The Folding Director's Chair

LAST WEEK, I had dinner with a woman whose daughter is a marvelously talented high school athlete and also carries an impeccable academic record. The daughter was a red hot prospect in the Ivy League, and she was trying to decide between Harvard and Brown. Brown was applying the pressure, trying to draw her to Providence. "I thought the Brown coach was going to move in with us," the mother told me. "But the Harvard coach--well, I hardly ever saw her."

The daughter decided in favor of Cambridge, for a variety of reasons; but the incident illustrates the sort of attitudinal disparity that currently plagues Ivy League sports, slowly eroding them, especially here, where Harvard struggles to uphold academic ideals in the face of ever-increasing athletic competitiveness.

A careful recollection of Harvard sports, 1976-80, bristles with vivid triumphs; staggers under the weight of expansive change; and, most of all, battles the gloomy veil of disappointment. This disappointment, in my mind, overwhelms almost all other memories because it seems to be consuming, steadily, the University's sports program. In effect, this disappointment is a function of the rest of the Harvard athletic program--it follows naturally from the victories and transformations that raise, in both participants and spectators, the hope of progress.

Supplied material:
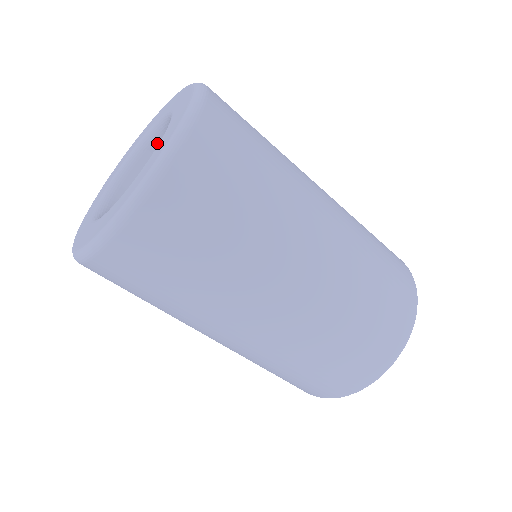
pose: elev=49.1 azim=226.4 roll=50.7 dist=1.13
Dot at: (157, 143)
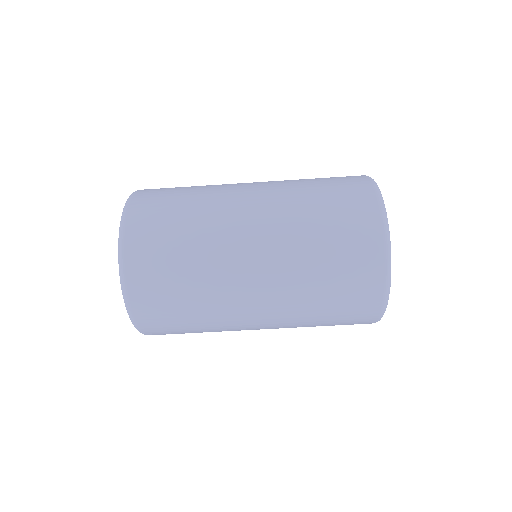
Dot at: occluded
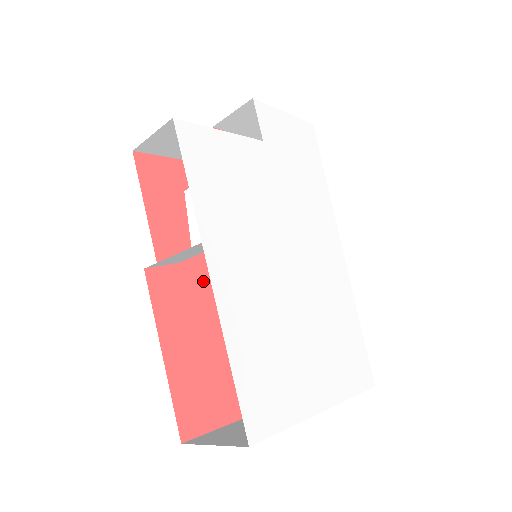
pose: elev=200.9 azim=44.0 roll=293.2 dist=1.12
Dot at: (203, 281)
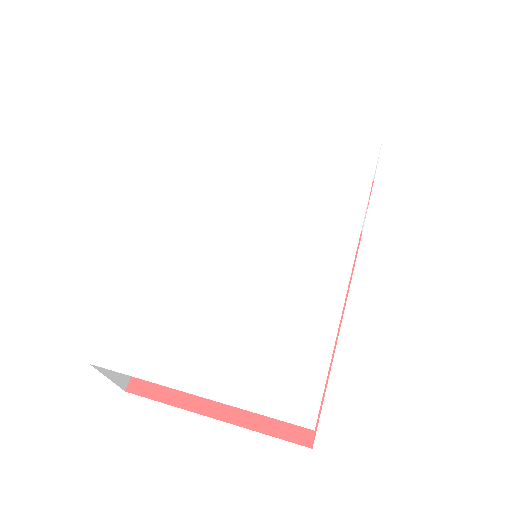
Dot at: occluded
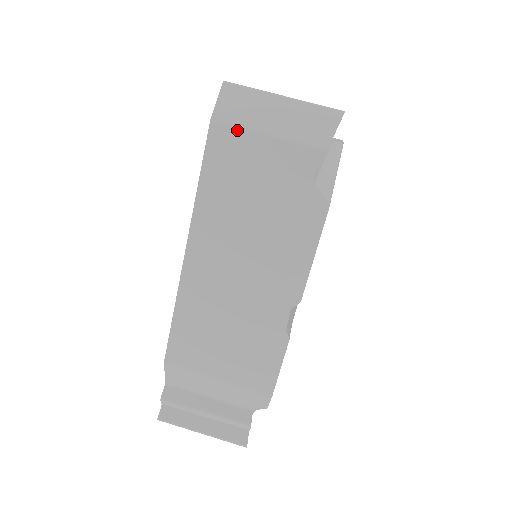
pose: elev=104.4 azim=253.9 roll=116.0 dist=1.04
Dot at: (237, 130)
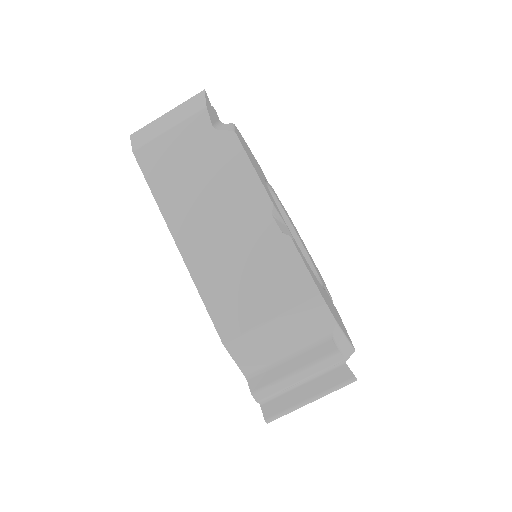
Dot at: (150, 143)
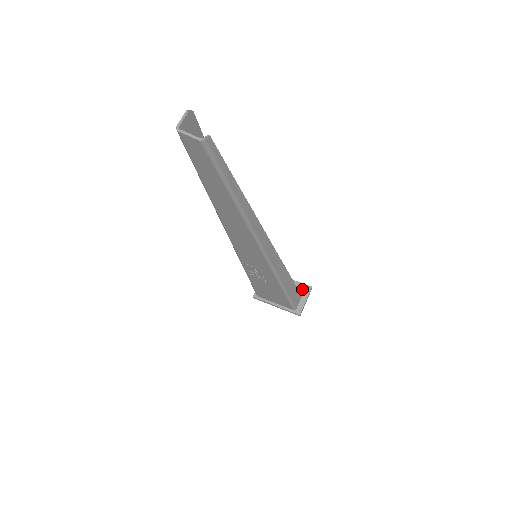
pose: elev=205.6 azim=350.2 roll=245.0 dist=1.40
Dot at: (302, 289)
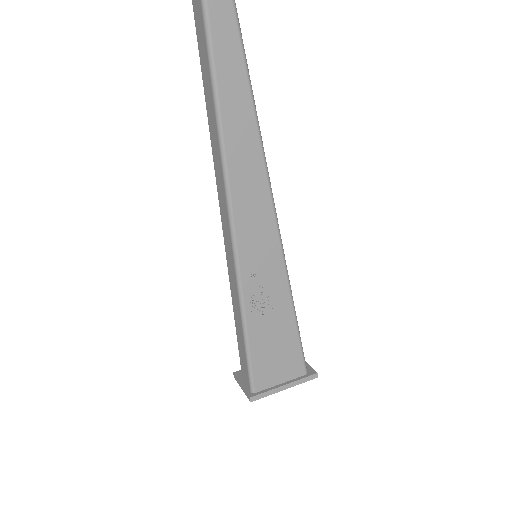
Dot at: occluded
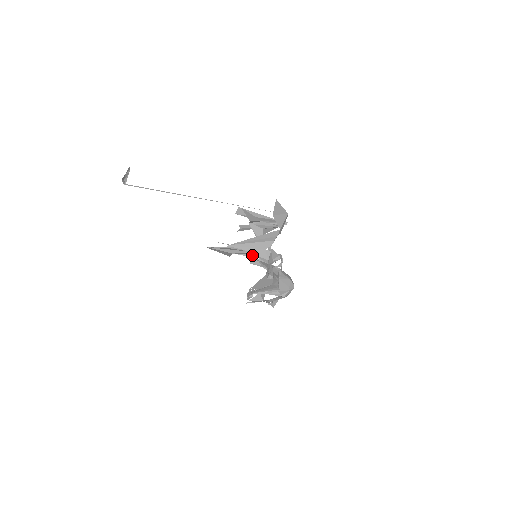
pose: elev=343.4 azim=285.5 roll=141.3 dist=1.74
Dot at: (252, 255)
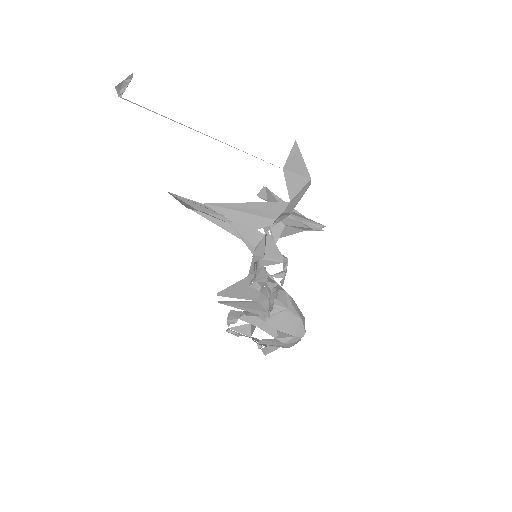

Written request 1:
Answer these from the piece on Harvard sports:
(a) Between which two schools was the daughter trying to decide?
(b) What did the mother say about how often she saw the Harvard coach?
(c) Which years does the recollection of Harvard sports cover?
Written request 2: Carry on writing the piece on Harvard sports, picking up after its final sentence.

Task result 1:
(a) Harvard and Brown.
(b) She said she hardly ever saw her.
(c) 1976-80.

Task result 2:
Harvard has, by leaps and bounds, upgraded its athletic program over the last four years. A dramatic facilities facelift has provided the University with badly needed first-rate homes for swimming, hockey and track. And the expected renovation of Briggs Cage, which will transform the Cambridge Dustbowl into a sparkling new basketball arena, certainly will give Crimson athletes access to a top-notch athletic complex (assuming, of course, that ancient Harvard Stadium does not crumble in the near future).

Yet this red-brick superstructure shelters a group of student athletes who are caught in the middle of Harvard's inability to decide what to do with itself. Athletes--and their coaches--have been thrust into the current of a competitive upswing that has been nourished amid the traditional Harvard attitudes of "sports for everyone," "participation first, winning second," and "brooks before ballgames." The contradiction is an obvious one, though the University seems unable to come to terms with it.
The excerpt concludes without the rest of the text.